COVID-19 Guidelines for Metabolic and Bariatric Surgery Patients 27 March 2020


Coronavirus (COVID-19) pandemic continues to challenge the entire world. Expert predict the worst is yet to come in spite of the social distancing and hygiene measures being practised. We as surgeons should help prepare the nation for the potential increase in COVID-19 patients.

COVID-19 rates are expected to peak in late April/May given lessons learned from the last two months. There will be variability in rates, peaks, and timing, As we cannot accurately predict many aspects, we recommend that surgeons curtail the performance of “elective” surgical procedures.



(Needs immediate action; life threatening or permanent organ damage)

  • Patients in hemorrhagic shock
  • Patients in septic shock
  • Necrotizing soft tissue infections
  • Perforated viscus
  • Airway emergencies
  • Risk of Ischemic bowel
  • Specific Bariatric: Perforated marginal ulcer, bleeding, anastomatic or staple-line leak, obstruction particularly internal hernia, gastric band perforation or prolapse


(Needs surgery; may be delayed by a few days/weeks)

  • Bariatric: revisions for dysphagia, severe gerd, pain, dehydration/ malnutrition, slipped band, anastomotic strictures at risk for aspiration
  • Primary cases for patients pending surgery requiring preop weight loss ie transplant, etc.


(May be delayed for months without threat to life or organ damage)

  • Bariatric: primary restrictive, malabsorptive and combine procedures
  • Revisions for weight gain / inadequate weight loss


(Needs to be reschedule after the 14 day exclusion )

  • Consider alternate methods of conducting the appointment if appropriate (e.g. telephone or tele-medicine)
  • If it is not possible, reschedule their appointment after the lockdown unless it is medically necessary
  • During outpatient attendance, ask the patient to wear a surgical mask

Recommended principles for metabolic & bariatric surgeries:

  1. Most of the triage guidelines are “Level 1” recommendations, and the rates of COVID-19 cases are predicted to multiply in the following weeks.
  2. Surgical care should be recommended in appropriate and timely manner including preoperative preparation, operative management based on sound surgical judgement and availability of resources.
  3. Non-operative management should be considered wherever appropriate for the patient
  4. COVID-19 testing is recommended in patients who are suspected of infection or in benefit of doubt
  5. Aerosol generating procedures (AGPs) may be avoided unless mandatory as it increases the risk to the health care worker. AGPs should only be performed by wearing full PPE including an N95 mask, and air-purifying respirator (PAPR). Examples of known and possible AGPs include:
    • Intubation, extubation, bag masks, bronchoscopy, chest tubes
    • Electrocautery of blood, gastrointestinal tissue, body fluids
    • Laparoscopy/endoscopy
  6. There is insufficient data available to recommend for/against an open versus laparoscopy approach; however, the surgical team should choose an approach that minimizes OR time and maximizes safety for both patients and healthcare staff.

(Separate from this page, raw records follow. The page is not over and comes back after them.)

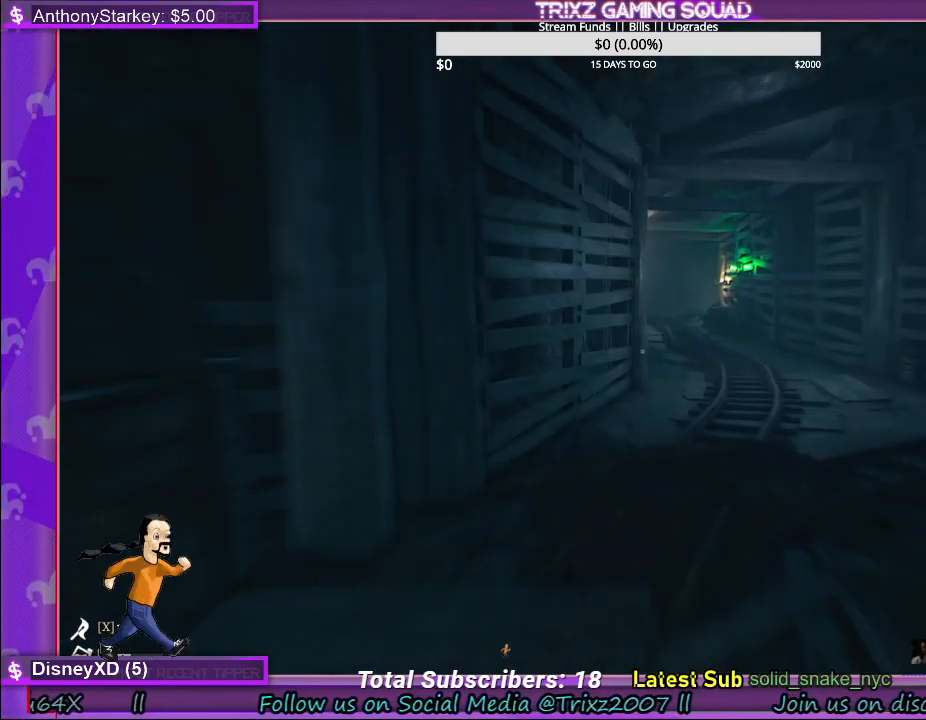
{"keys": ["shift", "w"], "mouse": [], "events": [[67, "d", "down"], [183, "d", "up"]]}
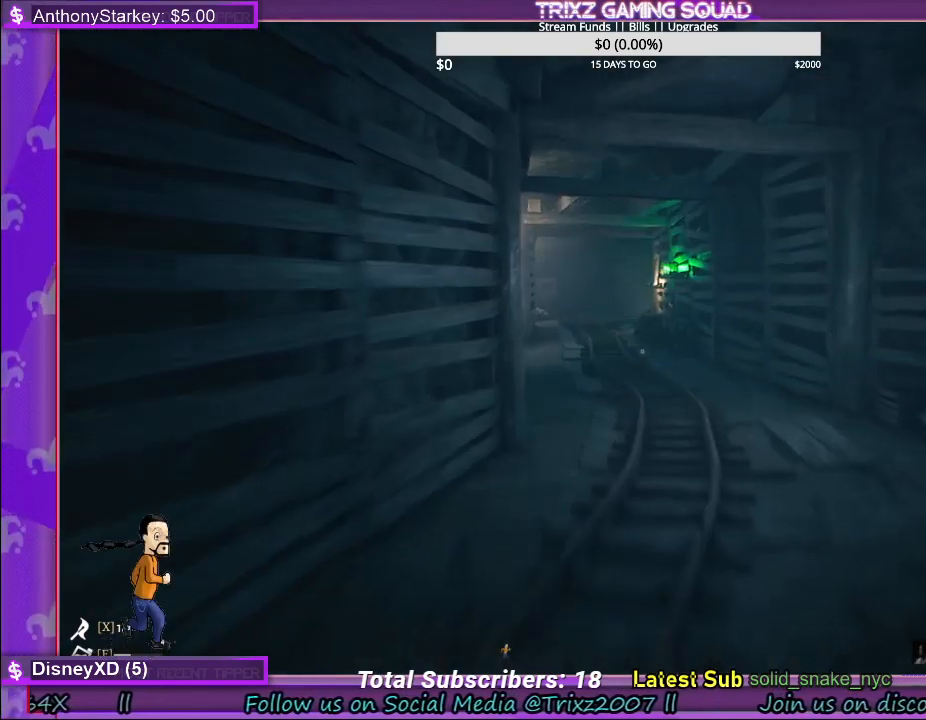
{"keys": ["shift", "w"], "mouse": [], "events": []}
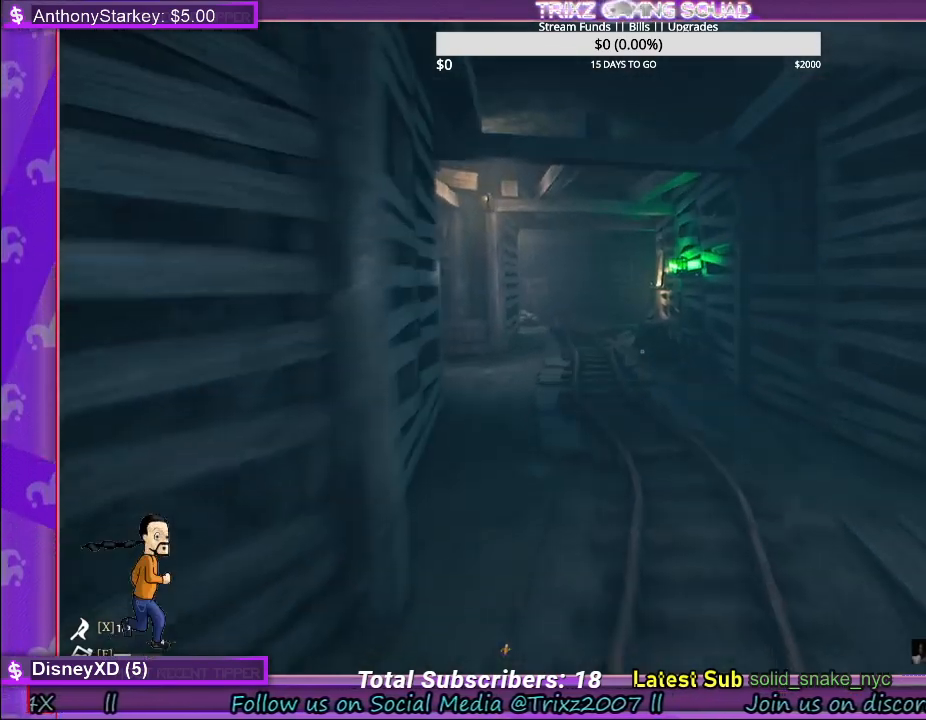
{"keys": ["shift", "w"], "mouse": [], "events": []}
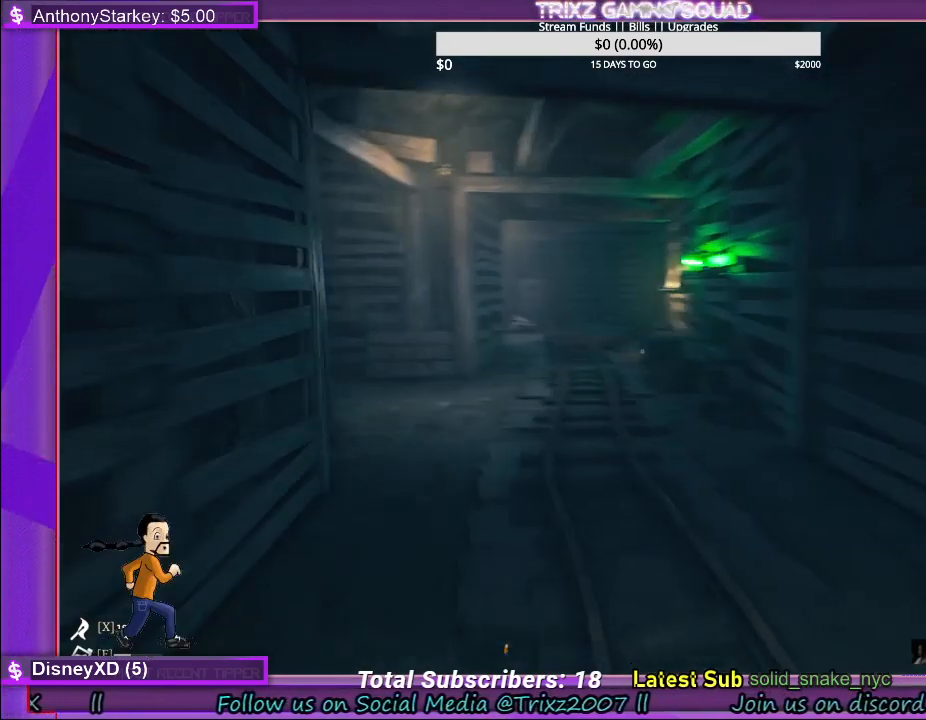
{"keys": ["shift", "w"], "mouse": [], "events": []}
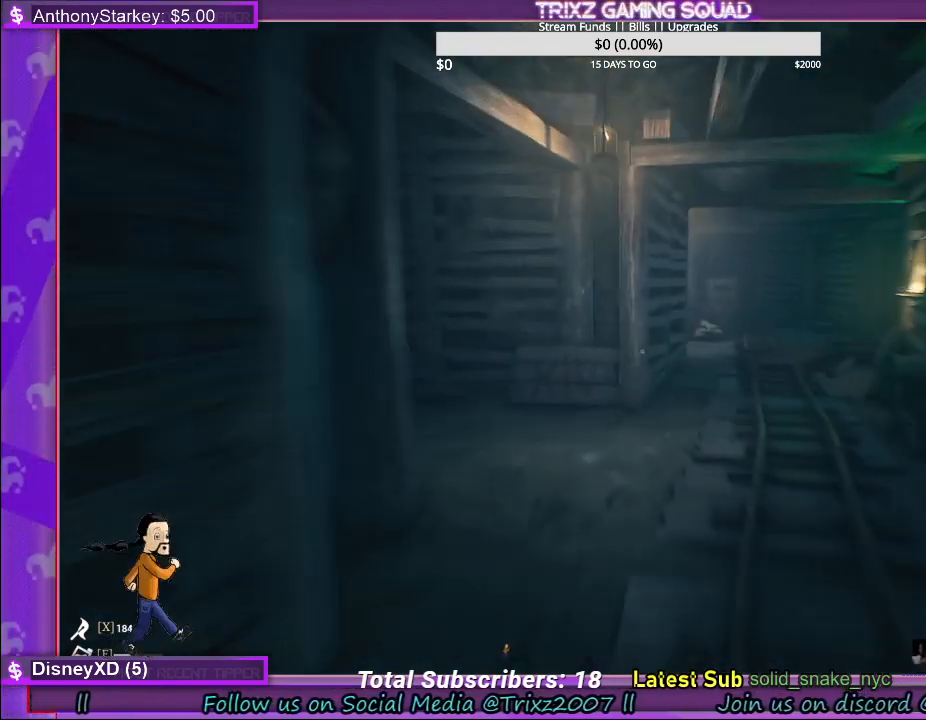
{"keys": ["shift", "w"], "mouse": [], "events": []}
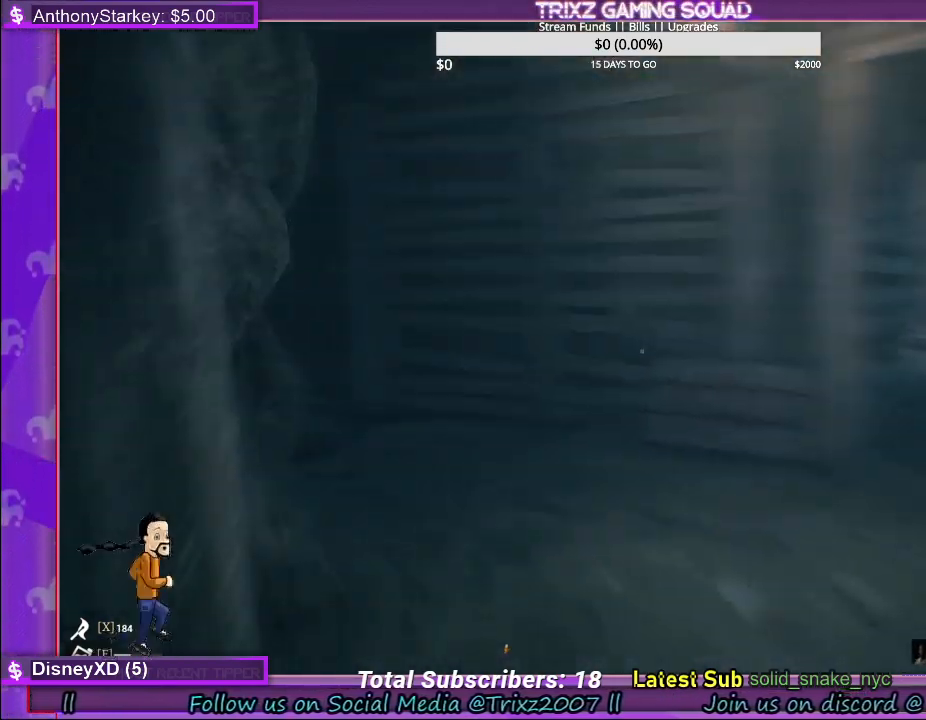
{"keys": ["shift", "w"], "mouse": [], "events": []}
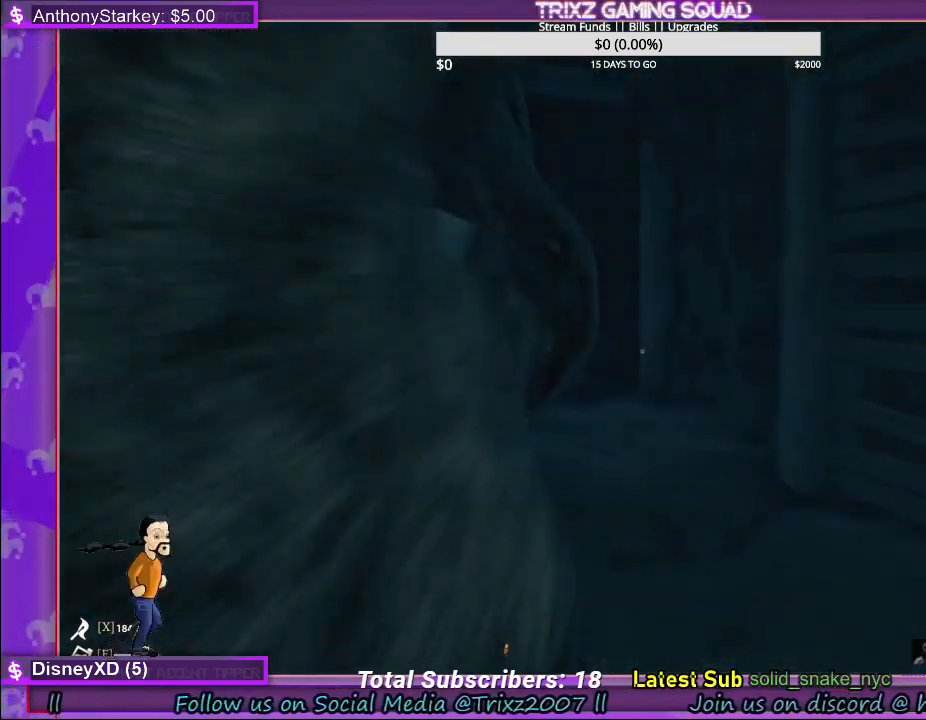
{"keys": ["shift", "w"], "mouse": [], "events": []}
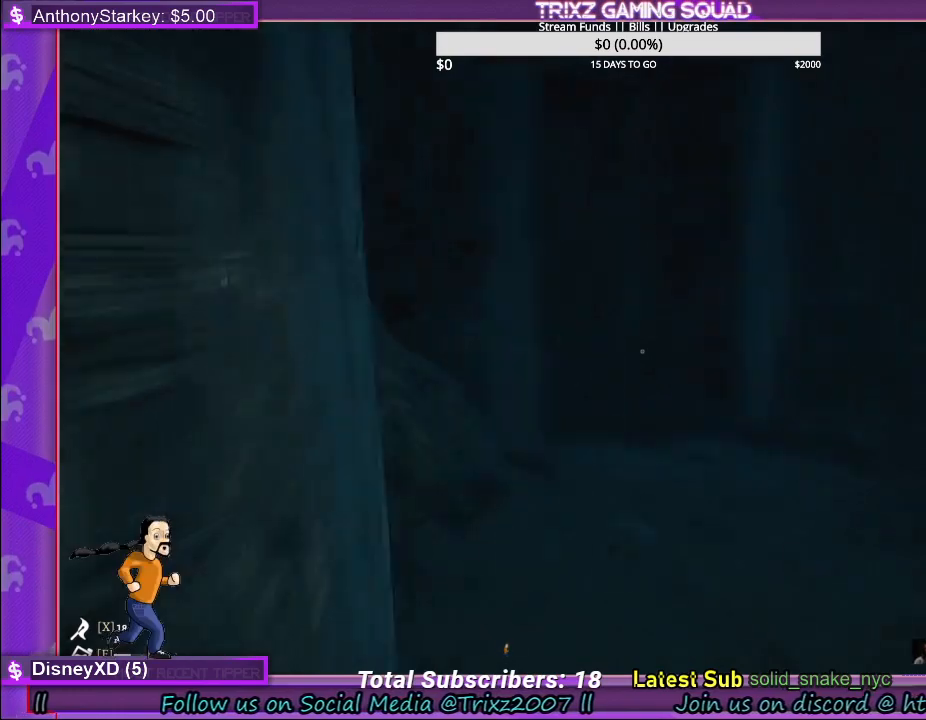
{"keys": ["d", "shift", "w"], "mouse": [], "events": [[433, "d", "down"]]}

  1. ASMBS, COVID-19 guidelines for Triage of Metabolic and Bariatric Surgery, American College of Surgeons (v3.23.20); 24 March 2020
  2. RCS, Updated Intercollegiate General Surgery Guidance on COVID-19, Association of Surgeons of Great Britan, 26 March 2020
  3. David Kerrigan, Covid-19: A message from BOMSS President, Bariatric News, 24 March 2020
  4. Ali Aminian, MD, et al, COVID-19 Outbreak and Surgical Practice: Unexpected Fatality in Perioperative Period, Annals of Surgery (accepted for publication)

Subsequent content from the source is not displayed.